Music-based interventions can provide non-pharmacological, low-cost treatment for symptoms. Selleck AS2863619 This meta-analysis’s purpose is to examine music-based interventions’ effectiveness on psychological distress symptoms (anxiety, stress, and depressive symptoms), aspects of positive psychology (benefit-finding and resilience), and quality of life (QoL).

This meta-analysis was conducted according to PRISMA guidelines and meta-analytic methods suggested by Hedges and Olkin (1985). A systematic literature search between 2000 and 2020 was conducted using CINAHL, MEDLINE, PsycINFO, PubMed, and Web of Science databases. Studies and intervention characteristics were independently coded. The Quality Assessment Tool for Quantitative Studies, Cochrane Collaboration’s Tool for Assessing Risk of Bias, Begg and Mazumdar’s rank correlation, and Egger’s regression test evaluated publication bias.
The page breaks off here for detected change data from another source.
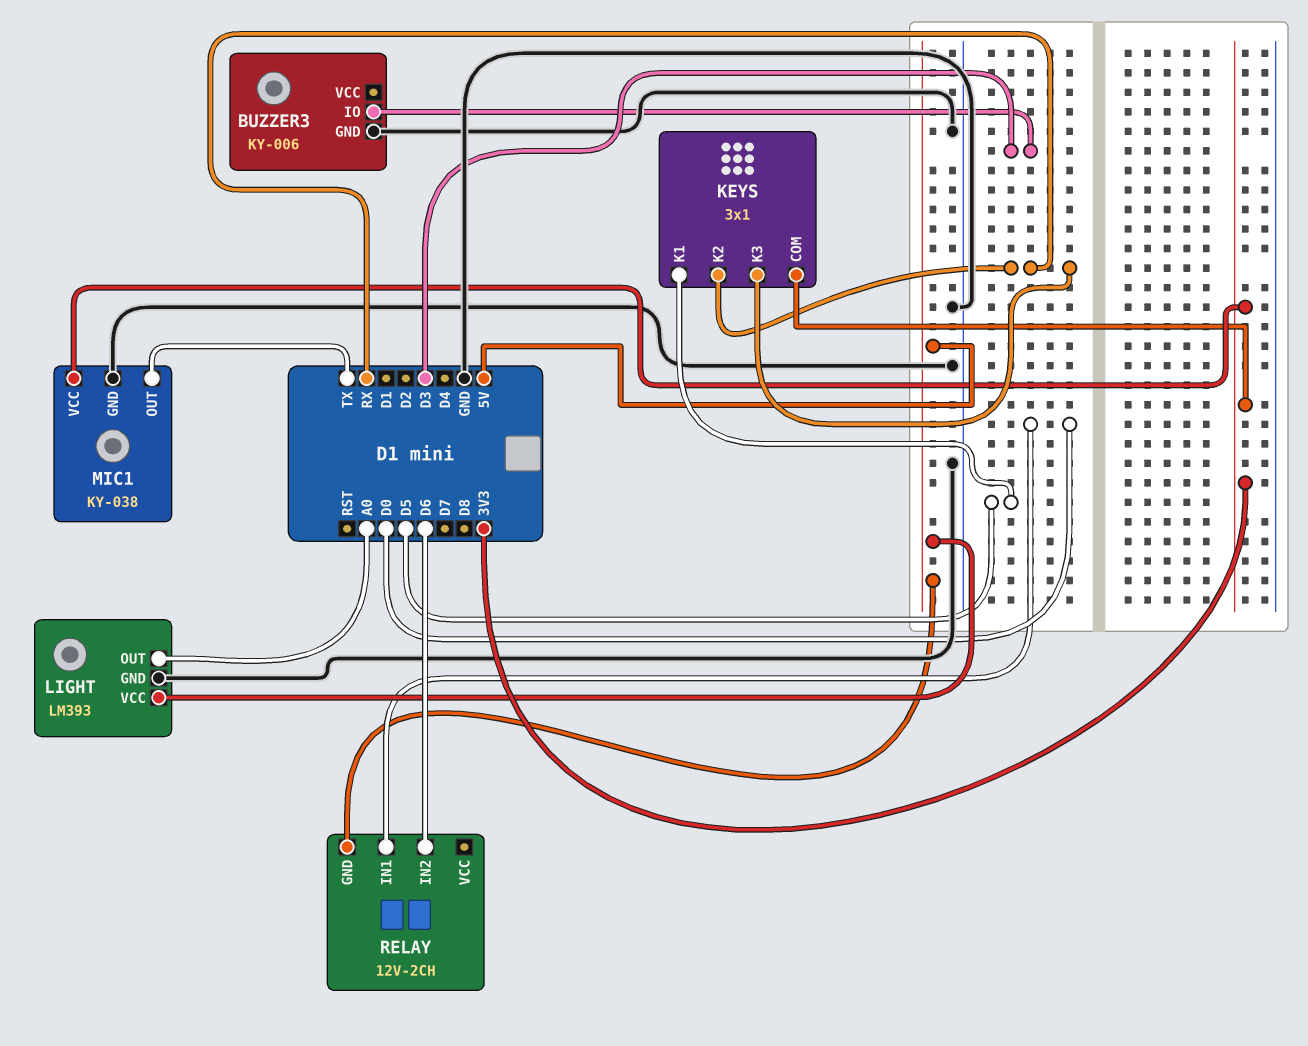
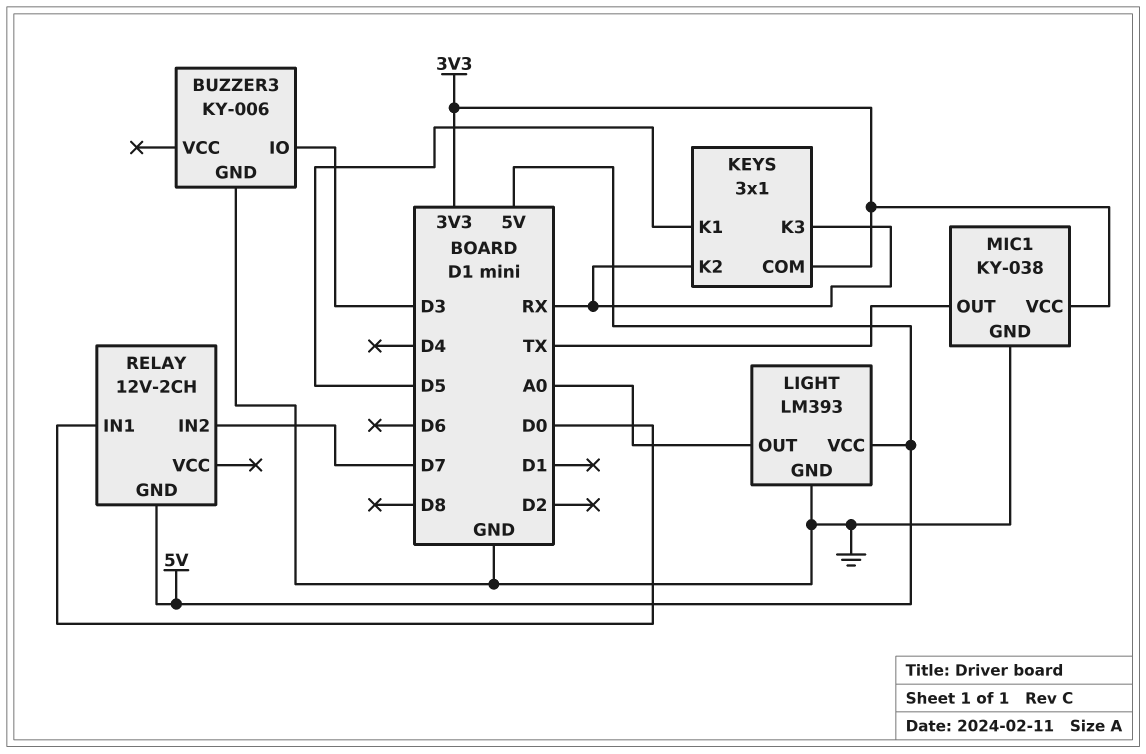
RELAY pin IN2: D6 -> D7

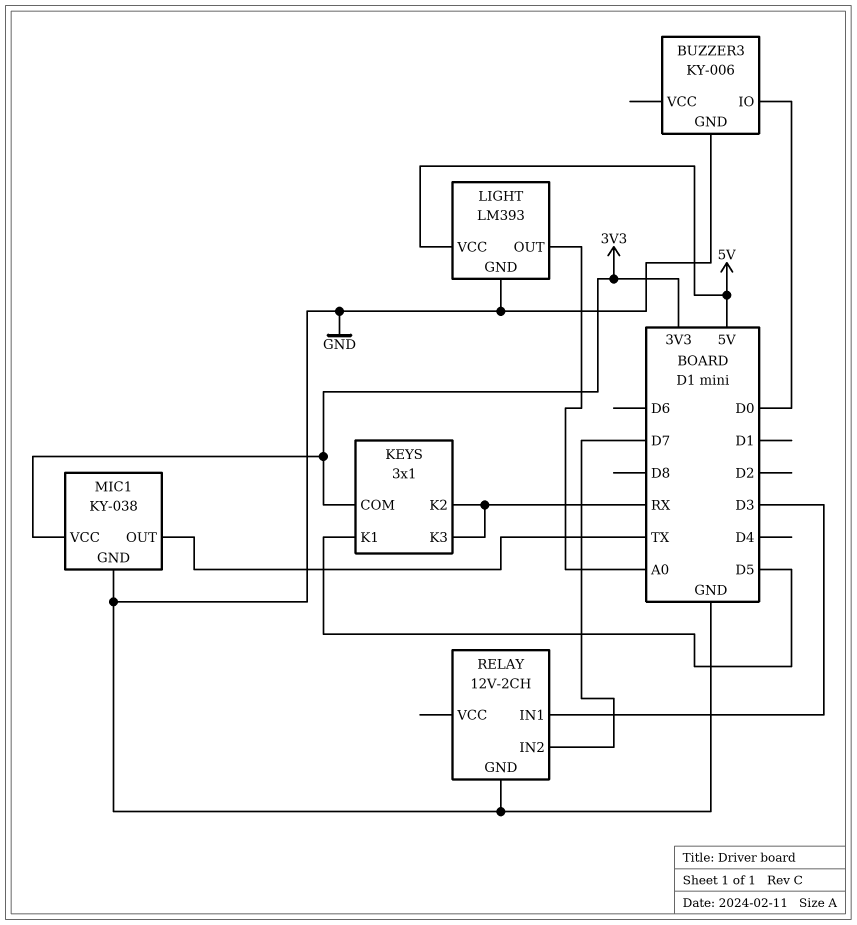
BUZZER3 pin IO: D3 -> D0
RELAY pin GND: 5V -> GND
RELAY pin IN1: D0 -> D3

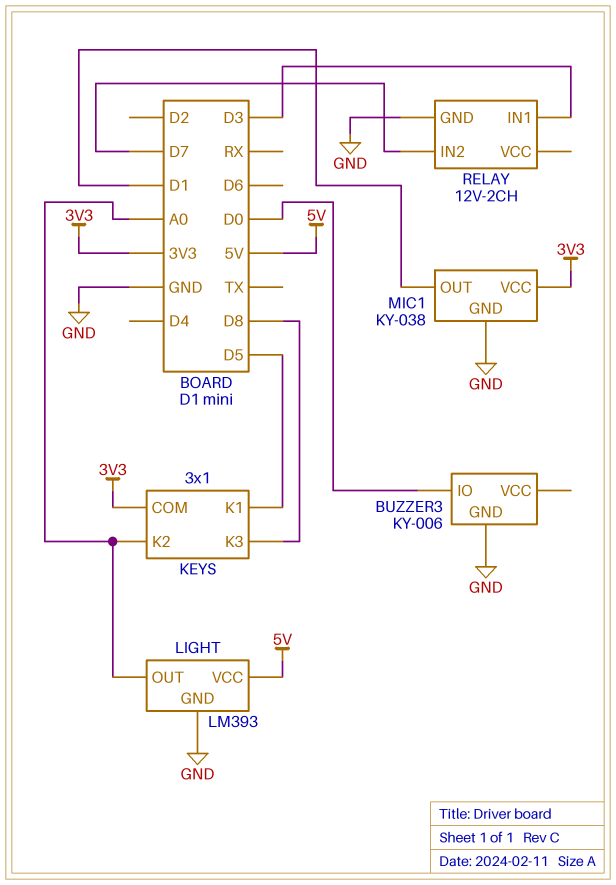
KEYS pin K2: RX -> A0
KEYS pin K3: RX -> D8
MIC1 pin OUT: TX -> D1

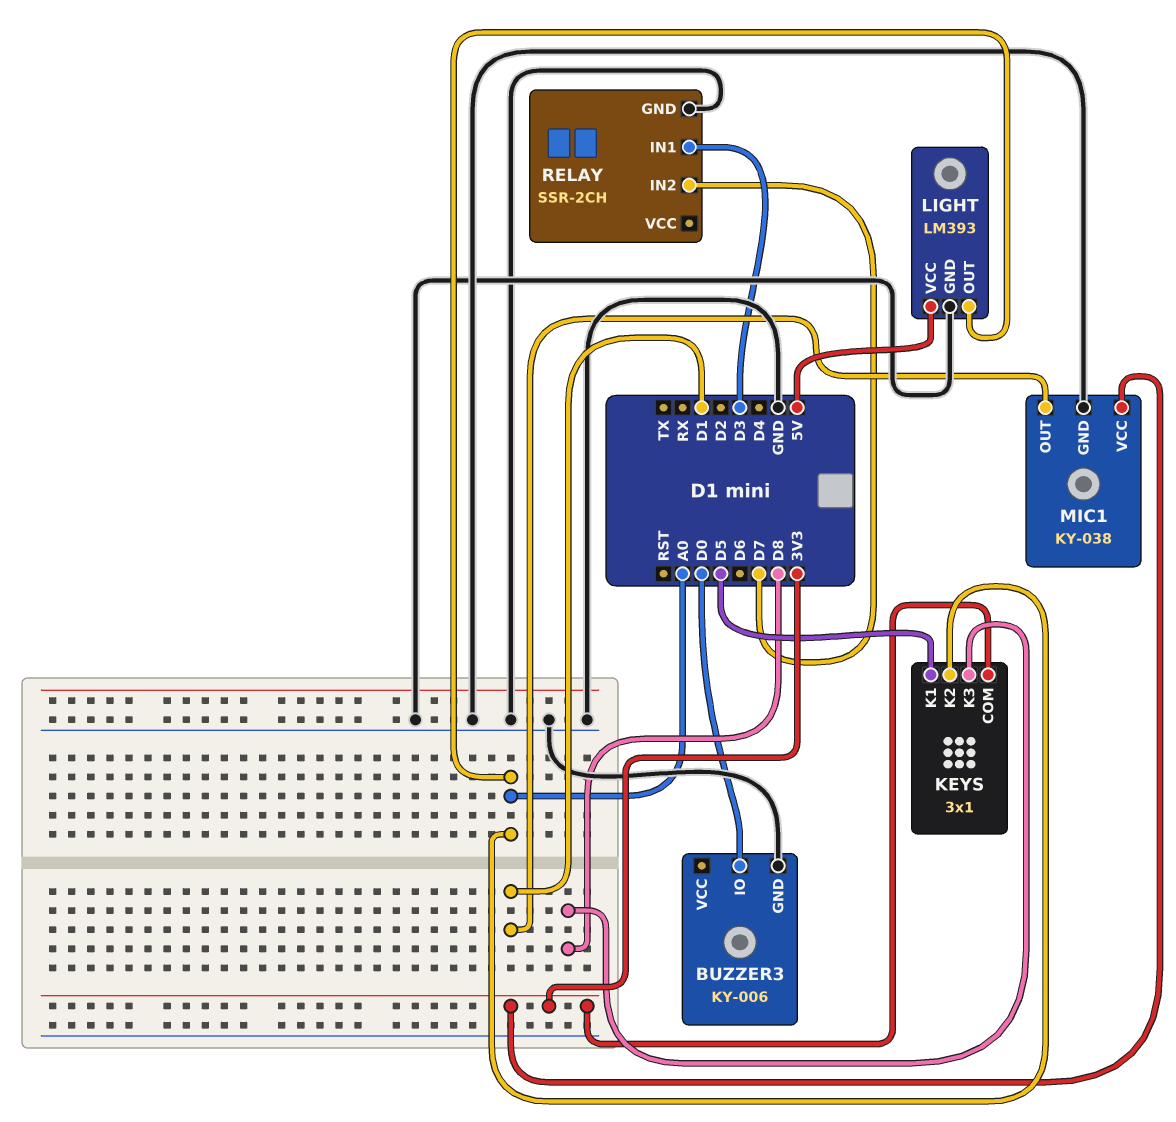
RELAY: 12V-2CH -> SSR-2CH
Twenty-nine of thirty-five eligible studies were included in the statistical analysis. The overall (g=0.34, SE=2.27, p<0.05) and ignificance and generalizability.

Culturally appropriate music-based interventions conducted in the clinical setting that used passive listening with headphones, occurring ≥ 3-times a week over ≥ 2 months, positively impacted gynecology survivors undergoing chemotherapy and surgical treatments. Specifically, interventions that were ≥ 35-minutes, listening to folk or mixed-music positively impacted psychological distress symptoms, whereas new-age music negatively impacted psychological distress symptoms, positive psychology, and QoL outcomes. Future research should examine positive psychology characteristics (perceived levels of positive adjustment, change, and coping) and include larger cohorts with various cancer populations across all cancer survivorship continuum. Culturally appropriate interventions could lead to greater adherence, compliance, and clinical effectiveness and increase the findings’ significance and generalizability.